As the pressure to adulterate the science taught in Florida’s public school classrooms builds, it’s worth keeping in mind that this is not a religion vs. science issue. For example, the Catholic Church is fully on board with great science. Here are excerpts from an article published by the National Catholic Register in May of this year:
The Jesuit director of the Vatican Observatory, who has worked as an astronomer and planetary scientist at the Vatican for more than 20 years, told journalists Monday that faith and reason are hardly at odds.
“If you have no faith in your faith, that is when you will fear science,” Jesuit Brother Guy Consolmagno said May 8.
He spoke to journalists at a press conference ahead of a May 9-12 summit on “Black Holes, Gravitational Waves, and Space-Time Singularities” in Castel Gandolfo, at the Vatican Observatory, just outside Rome…
…“Those of us that are religious will recognize the presence of God, but you don’t have to make a theological leap to search for the truth,” Brother Consolmagno said. “There are many things we know we do not understand. We cannot be good religious people or scientists if we think that our work is done.”

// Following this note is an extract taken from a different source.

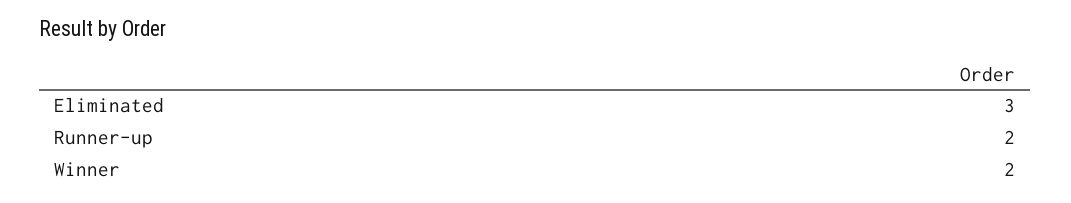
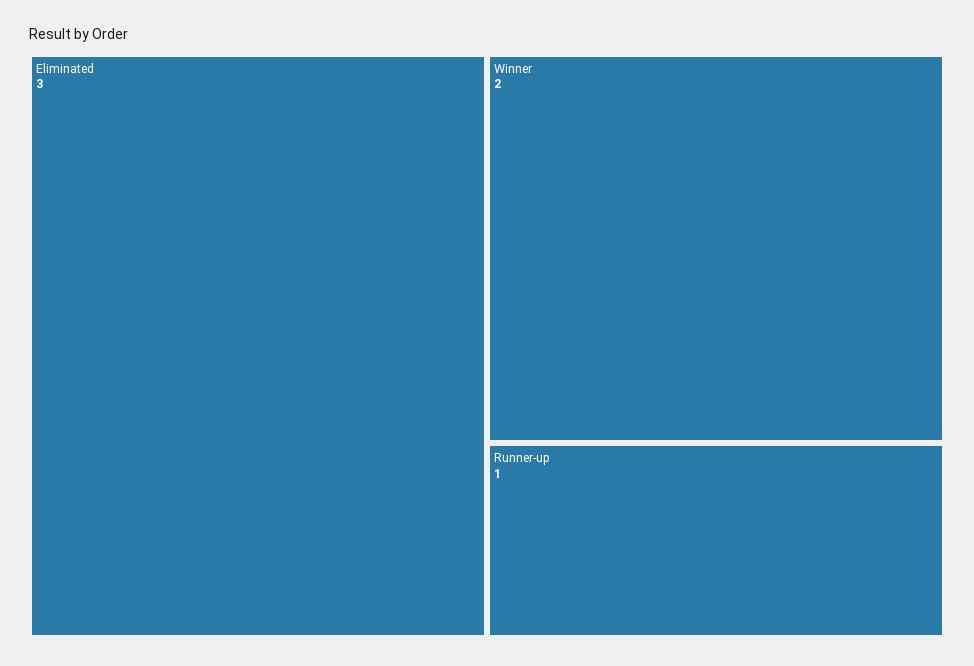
Runner-up: 2 -> 1

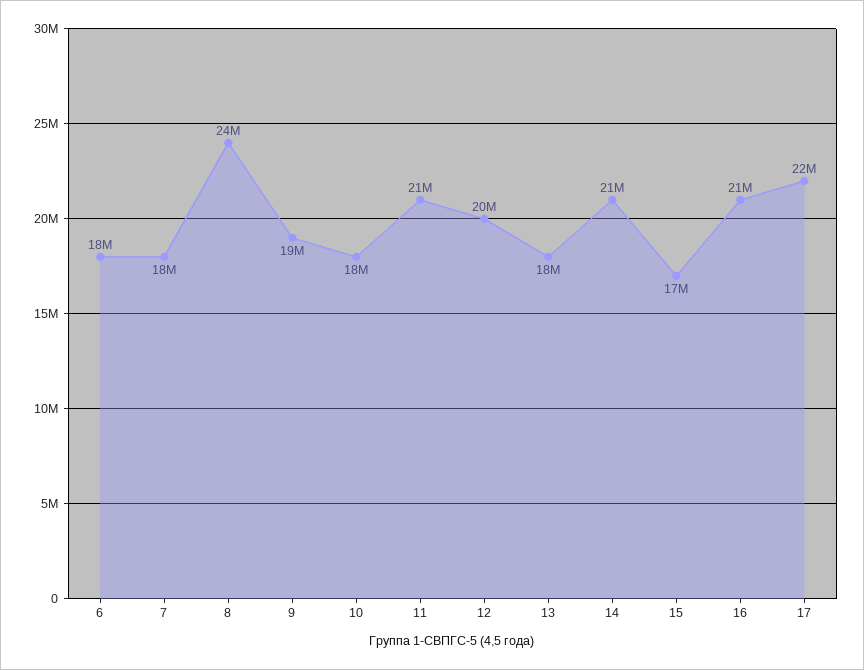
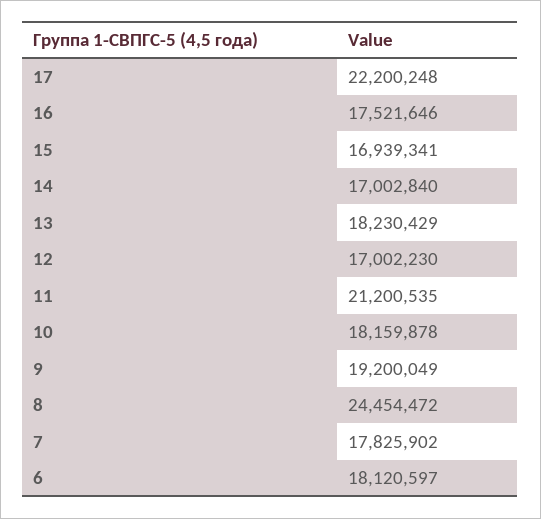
12: 20000000 -> 17002230
14: 21000000 -> 17002840
16: 21000000 -> 17521646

The summit is also taking place in recognition of the work of Father Georges Lemaître, the Belgian physicist and mathematician who is widely credited with developing the “Big Bang” theory to explain the origin of the physical universe.
Addressing common misconceptions surrounding the Big Bang, such as the idea that it did away with the need for a Creator, Brother Consolmagno said, “The creative act of God is not something that happened 13.8 billion years ago. God is already there, before space and time exist. You can’t even say ‘before,’ because he is outside of time and space.”
The creative act is happening continuously: “If you look at God as merely the thing that started the Big Bang, then you get a nature god, like Jupiter throwing around lightning bolts.”
“That’s not the God that we as Christians believe in,” he continued. “We must believe in a God that is supernatural. We then recognize God as the one responsible for the existence of the universe, and our science tells us how he did it.”
The organizer of the conference, Jesuit Father Gabriele Gionti, said Father Lemaître always distinguished between the beginnings of the universe and its origins.
“The beginning of the universe is a scientific question, to be able to date with precision when things started. The origin of the universe, however, is a theologically charged question.”
Answering that question “has nothing at all to do with a scientific epistemology,” he added.
Brother Consolmagno explained, “God is not something we arrive at at the end of our science. It’s what we assume at the beginning. I am afraid of a God who can be proved by science, because I know my science well enough to not trust it!”